4. Exercise Regularly

The American Heart Association encourages aerobic exercise at least 30 minutes a day, five days a week.

But being physically active is not only beneficial to the heart but pumps its benefits to telomeres. This is because exercises that promote cardiovascular fitness are suggested to be great for telomeres. 

So, dismiss a sedentary lifestyle and step to the benefits of walking, get active with LISS cardio, or any enjoyable movement. 

5. Practice Stress-Relieving Techniques

Some days may entail more stressful moments than others. No matter the stressor or stress level, it is imperative to set stress-relieving techniques in place for whenever they may be needed. 

Meditation and yoga are particularly encouraged to reduce stress and lengthen telomeres. Devoting "you" time, whether it be taking a walk or listening to music, is also helpful.

6. Get Adequate & Quality Sleep

Telomeres can get tired, too! 

In fact, particularly in older individuals aged 70 and above, less than 7 hours of sleep each night has been shown to shorten telomeres. On the flip side, longer sleep hours showing to lead to longer telomeres. 

Sleep has also been touted to combat accelerated aging, along with other benefits to health.

7. Stop Smoking

Smoke cessation is hyped across the board when it comes to health, including telomeres. And while smoking can have a laundry list of health problems, the effects on telomeres were varied up until recent data. 

A 16-year-old study posted in the American Journal of Epidemiology found a stronger link between smoking and telomere health. It further helped explain the inconsistencies in previous data like flaws in self-reporting and fluctuating smoking patterns and behaviors.

8. Reduce Toxin Exposures

According to The Telomere Effect, one should reduce intake or exposure to the following toxins: 

• Animal and dairy fats
• High heat cooking methods
• Pesticides in produce
• Harmful household cleaners and paints. 

Short-term exposure or sporadic practice may not immediate consequences. However, they are worth nothing to lessen compromised telomeres and health.

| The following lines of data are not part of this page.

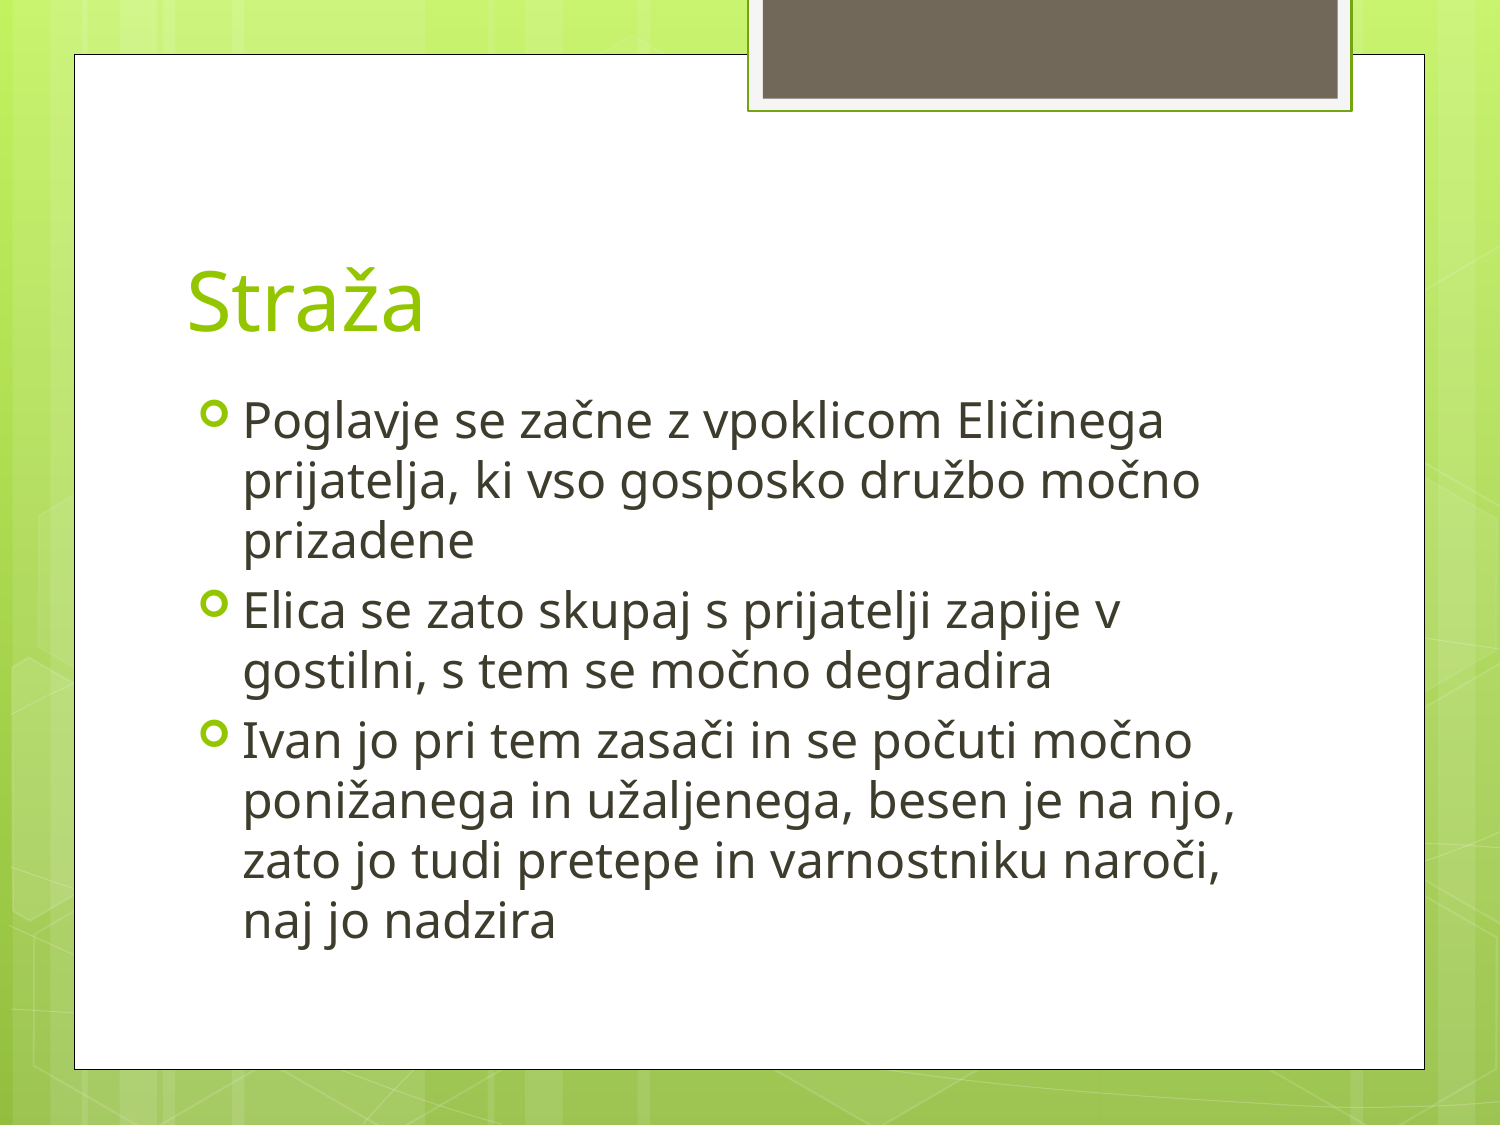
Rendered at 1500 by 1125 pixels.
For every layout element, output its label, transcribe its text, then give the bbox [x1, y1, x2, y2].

title Straža [171, 168, 1324, 356]
list Poglavje se začne z vpoklicom Eličinega prijatelja, ki vso gosposko družbo močno prizadene Elica se zato skupaj s prijatelji zapije v gostilni, s tem se močno degradira Ivan jo pri tem zasači in se počuti močno ponižanega in užaljenega, besen je na njo, zato jo tudi pretepe in varnostniku naroči, naj jo nadzira [171, 381, 1283, 957]
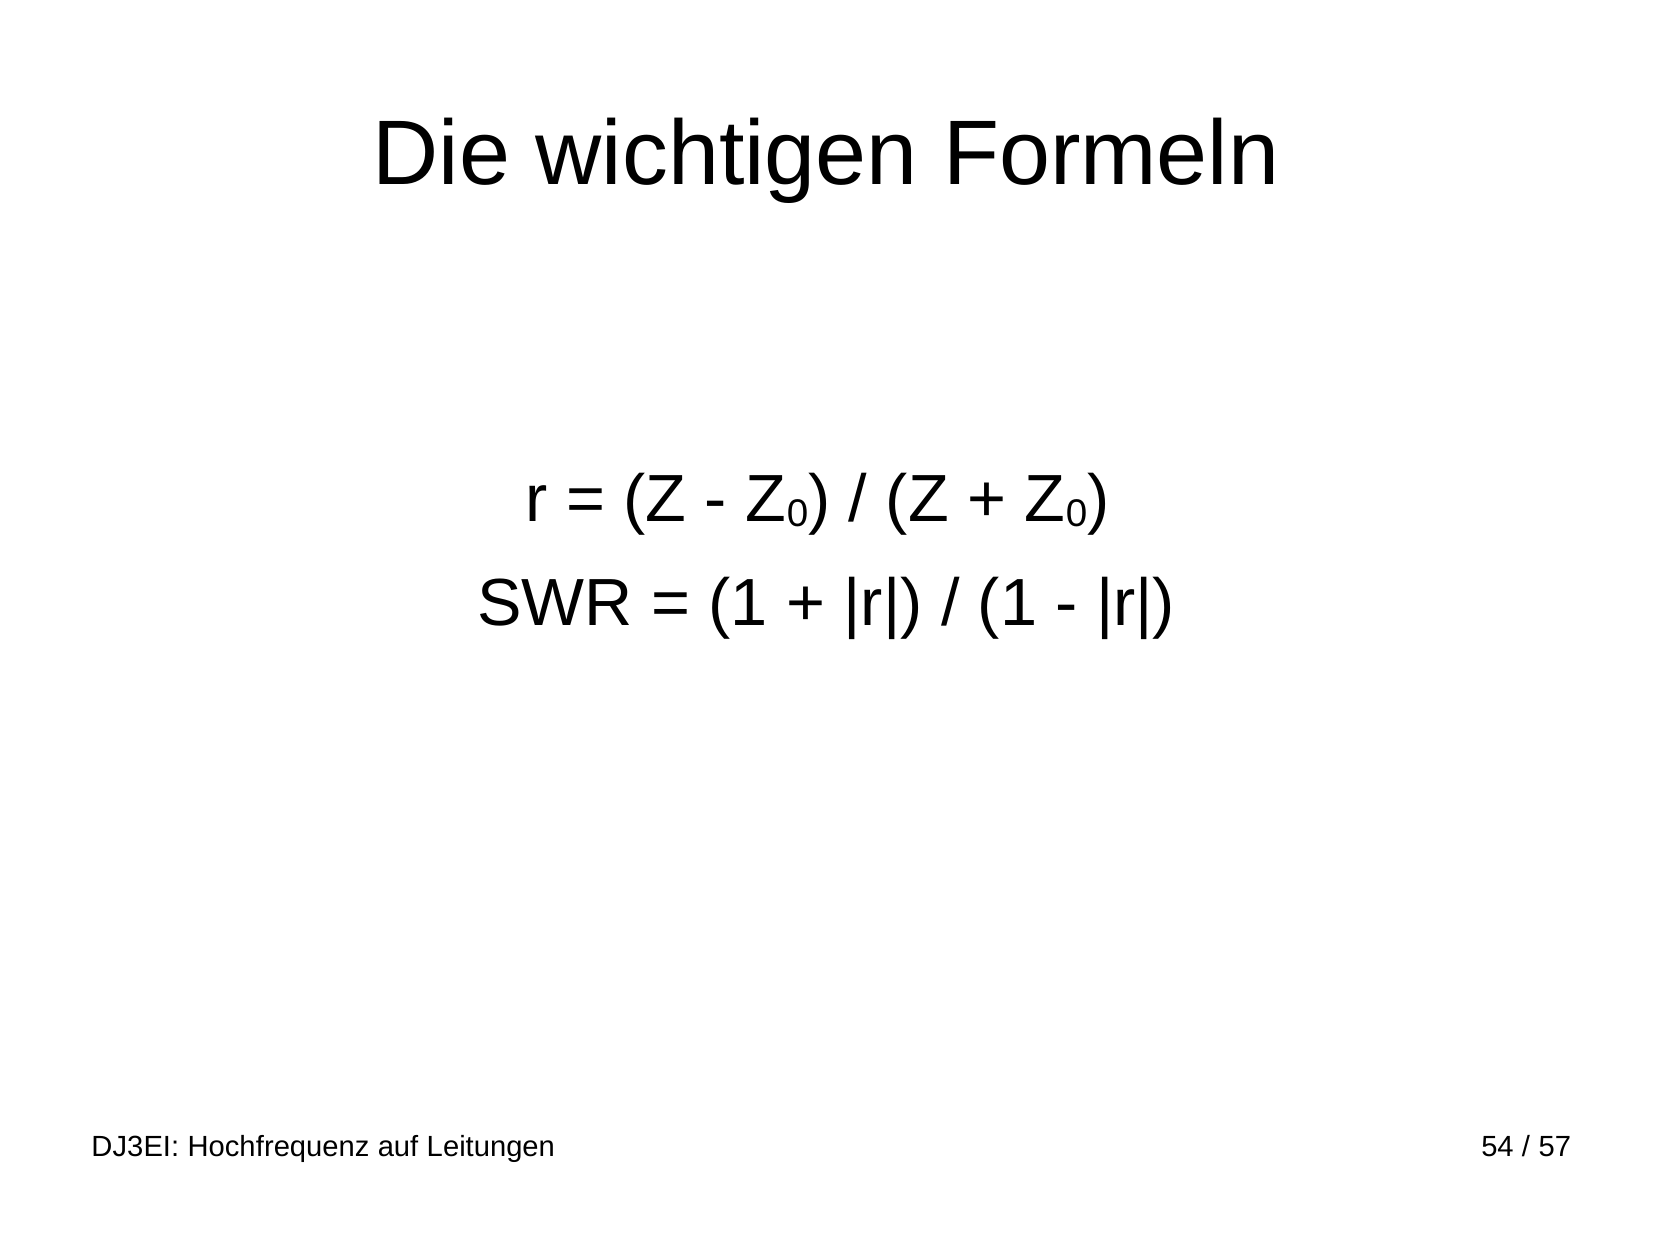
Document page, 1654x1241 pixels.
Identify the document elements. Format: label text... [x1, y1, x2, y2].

title Die wichtigen Formeln [82, 49, 1571, 257]
list r = (Z - Z0) / (Z + Z0) SWR = (1 + |r|) / (1 - |r|) [82, 460, 1571, 785]
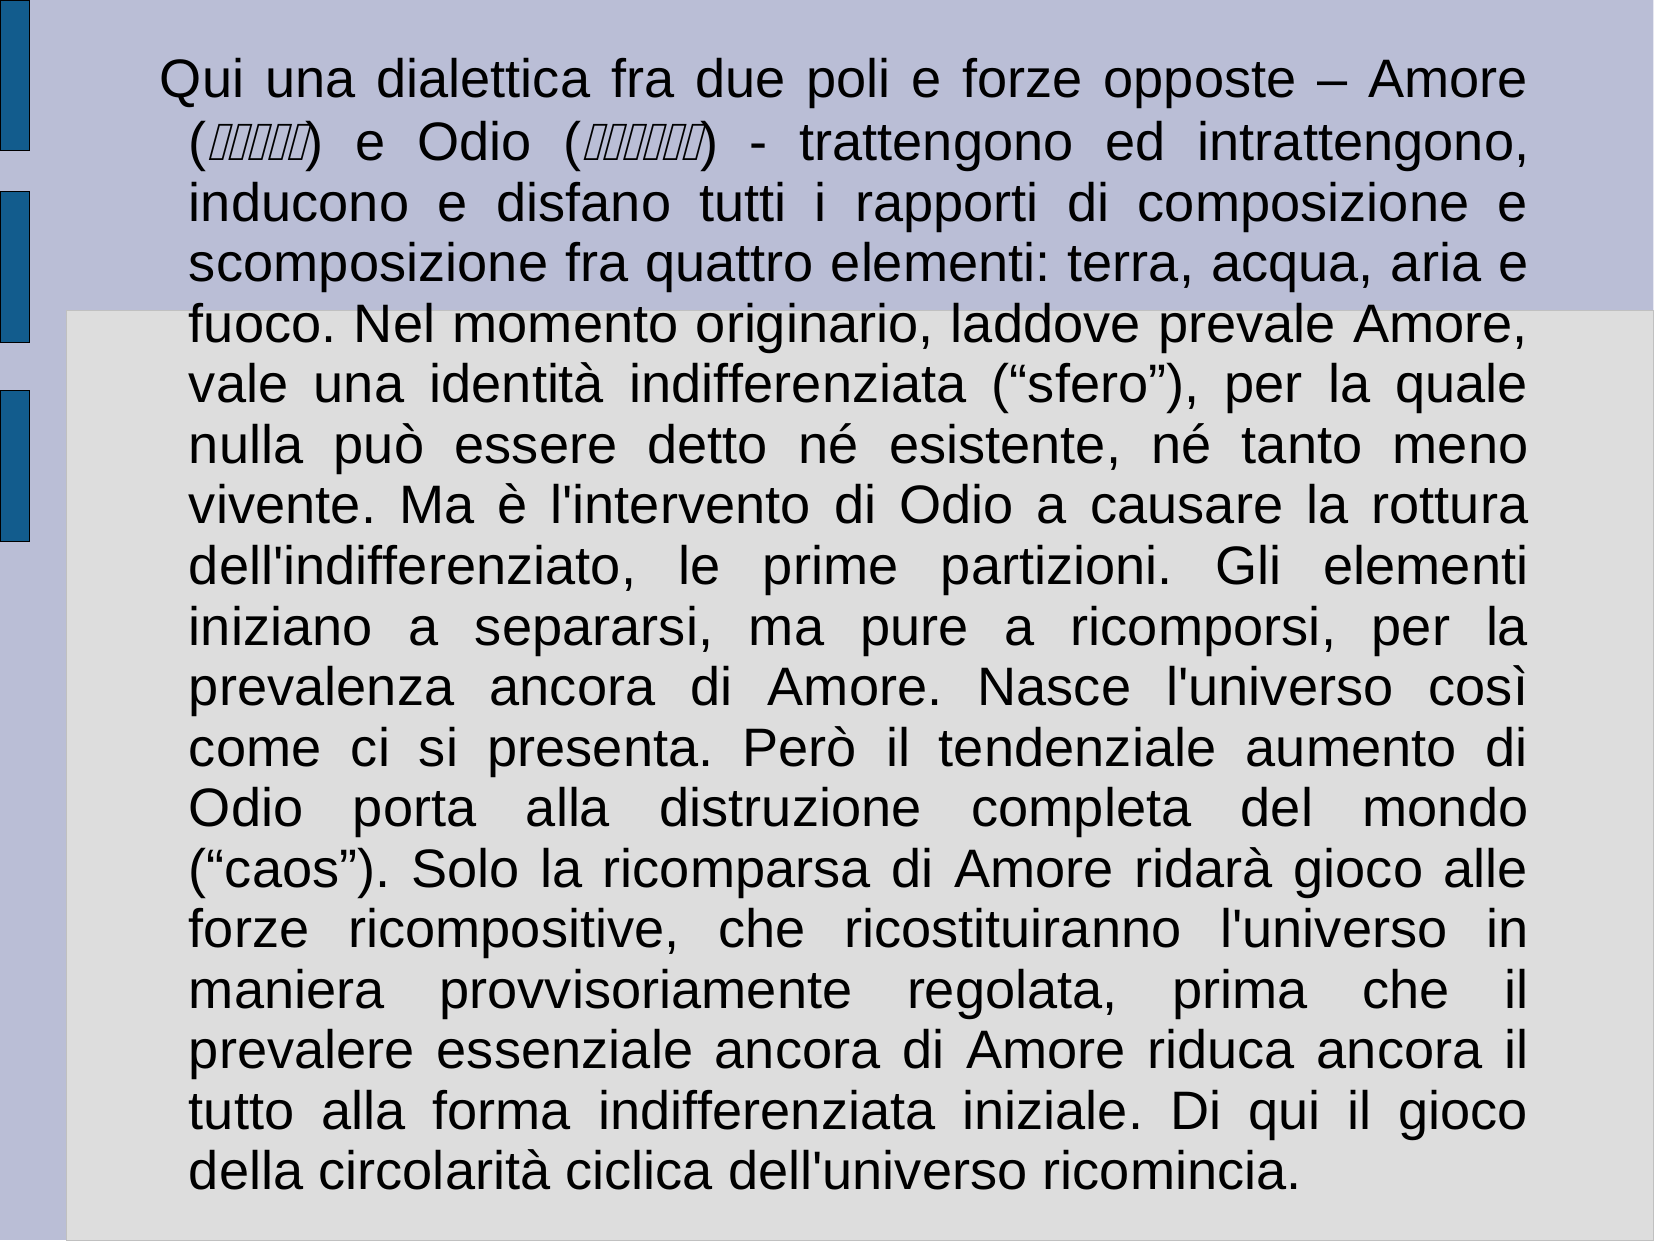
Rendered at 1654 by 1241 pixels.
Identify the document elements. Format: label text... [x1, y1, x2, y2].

list Qui una dialettica fra due poli e forze opposte – Amore () e Odio () - trattengono ed intrattengono, inducono e disfano tutti i rapporti di composizione e scomposizione fra quattro elementi: terra, acqua, aria e fuoco. Nel momento originario, laddove prevale Amore, vale una identità indifferenziata (“sfero”), per la quale nulla può essere detto né esistente, né tanto meno vivente. Ma è l'intervento di Odio a causare la rottura dell'indifferenziato, le prime partizioni. Gli elementi iniziano a separarsi, ma pure a ricomporsi, per la prevalenza ancora di Amore. Nasce l'universo così come ci si presenta. Però il tendenziale aumento di Odio porta alla distruzione completa del mondo (“caos”). Solo la ricomparsa di Amore ridarà gioco alle forze ricompositive, che ricostituiranno l'universo in maniera provvisoriamente regolata, prima che il prevalere essenziale ancora di Amore riduca ancora il tutto alla forma indifferenziata iniziale. Di qui il gioco della circolarità ciclica dell'universo ricomincia. [118, 36, 1531, 1211]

9. Relish in Social Support

Sensing social support and strong relationships is imperative throughout life's entirety. Feelings of loneliness and isolation may facilitate depression and start impeding telomere health. 

Continue nurturing connections already established and seek additional support wherever and whenever needed.

In Summary

Telomeres comprise the end of chromosomes and function to protect them from frazzle and damage. With the help of the enzyme telomerase, telomeres ensure proper cellular division which is vital to creating newer and better cells. 

Ultimately, cellular health determines the quality of life and longevity. Thus, telomeres hold important and massive power. Maintaining healthy lifestyle habits is the best way to harness this power. 


Segre JA. Telomere. National Human Genome Research Institute.

Shay, Jerry. Facts About Telomeres and Telomerase. UT Southwestern Medical Center.